Колосков ни слова не сказал даже тогда, когда я замолчал, но по выражению лица, по всему его виду я понял, что ему нужна была эта исповедь.
Мы сидели некоторое время молча, думая каждый о своем.
— А правда, что вы рисуете портрет Уварова? — спросил я.
— Раздумал, — едва заметно усмехнулся Колосков. — Я еще не поверил в него.
Он собрал этюдник, и мы вернулись домой. Сидя у горячей плиты, я слышал, как осенний ветер бился в окно, потом о стекло ударили капли дождя и вперемежку с ними на стекла стали падать мокрые снежинки. Первый снег!
Вдруг дверь распахнулась и вбежала Юля.
— Светланка заболела! — задыхаясь, произнесла она, прислонилась к косяку двери, закрыла лицо ладонями и заплакала.
16
Нагорный ничего не знал о болезни дочери. В то время как мы разговаривали с Колосковым, он находился на станции, где проводил беседу с железнодорожниками — членами добровольной народной дружины.
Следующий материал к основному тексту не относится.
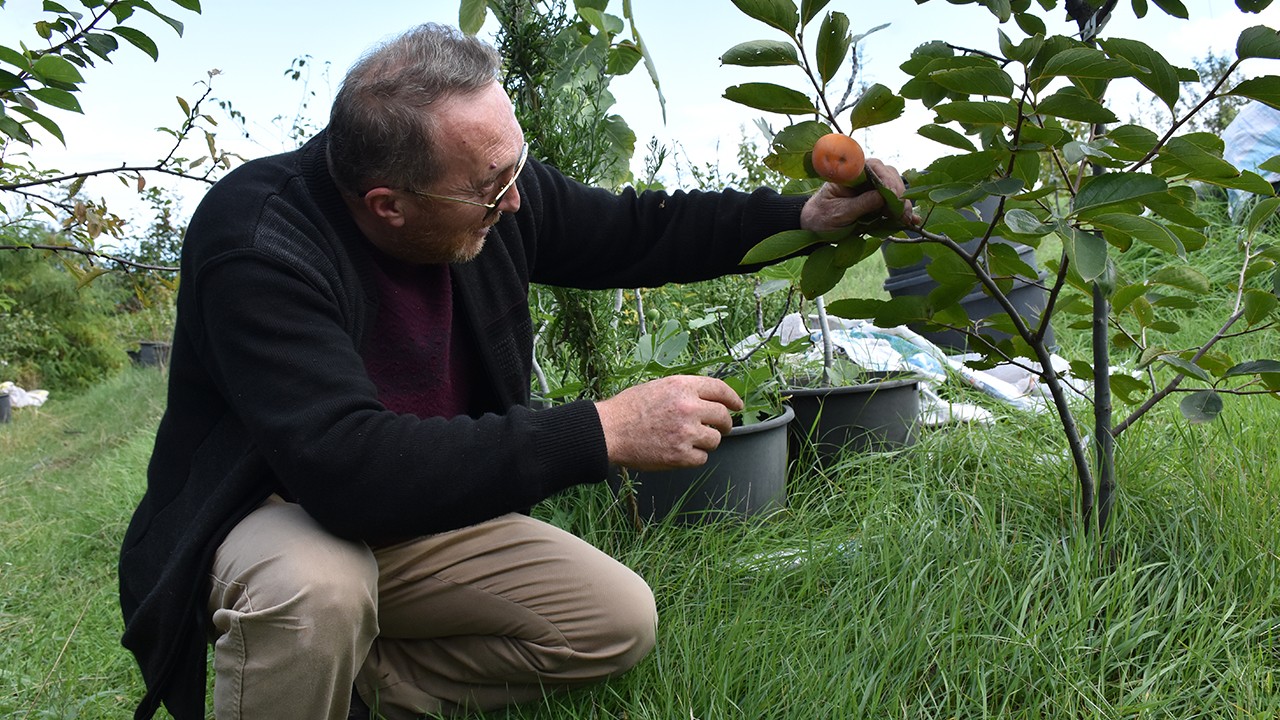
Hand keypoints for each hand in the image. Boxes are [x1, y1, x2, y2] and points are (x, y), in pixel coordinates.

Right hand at [595, 375, 743, 470]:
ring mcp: (686, 432)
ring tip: (689, 440)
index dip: (733, 398)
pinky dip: (694, 457)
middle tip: (721, 429)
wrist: (609, 431)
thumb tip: (707, 399)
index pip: (720, 389)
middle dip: (725, 424)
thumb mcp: (658, 386)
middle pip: (723, 416)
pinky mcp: (681, 455)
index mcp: (682, 386)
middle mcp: (688, 407)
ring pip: (715, 439)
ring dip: (707, 441)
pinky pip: (702, 458)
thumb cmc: (628, 409)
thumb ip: (684, 391)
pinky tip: (680, 452)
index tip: (738, 405)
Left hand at [800, 158, 919, 230]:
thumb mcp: (838, 212)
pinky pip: (893, 205)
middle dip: (898, 193)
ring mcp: (871, 190)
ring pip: (895, 190)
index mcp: (851, 173)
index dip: (886, 178)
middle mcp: (864, 178)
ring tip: (907, 218)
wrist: (813, 227)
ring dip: (902, 204)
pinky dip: (902, 212)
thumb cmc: (820, 216)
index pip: (874, 167)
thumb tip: (882, 197)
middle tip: (900, 211)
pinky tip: (912, 220)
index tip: (892, 194)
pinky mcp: (876, 204)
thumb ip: (859, 204)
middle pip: (889, 176)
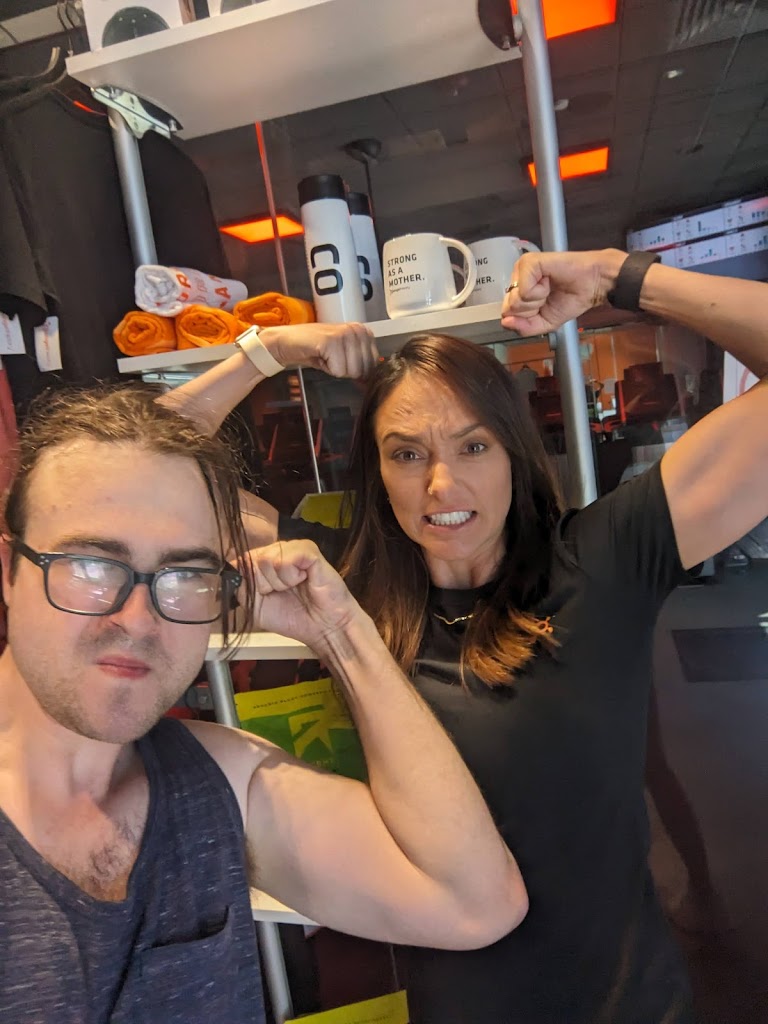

Я связался с ним по телефону и, стараясь подавить охватившее меня волнение, рассказал ему о состоянии здоровья Светланки и о том, чтобы он ждал приезда врача, выехавшего из отряда.
— Так, — ответил Нагорный. — Все ясно.
Все, что произошло после этого короткого телефонного разговора, я узнал впоследствии от врача Бобровской, от начальника станции Ивана Макаровича, а кое-что и от самого Нагорного.
А было так.
Закончив разговор, Нагорный еще раз взглянул на свои часы, сверив их со станционными. До прихода поезда оставалось почти два часа. А потом еще нужно будет добираться до заставы по осенней грязи, перемешанной со снегом.
Нагорный сидел в жарко натопленной комнате начальника станции и лишь из-за того, чтобы не обидеть его жену Домну Тихоновну, пил чай с вареньем. Иван Макарович, узнав о болезни девочки, сознательно отводил разговор на другую тему.
— Большое дело мы сделали, Аркадий Сергеевич, — говорил он. — Какую звездочку в небеса запустили. Американцам нос утерли. И, доложу тебе, спутничек второй раз над нашей станцией пролетает, вот оно как. Полюбилась она ему, даром что малютка. Я его, милого, лично своими глазами видел.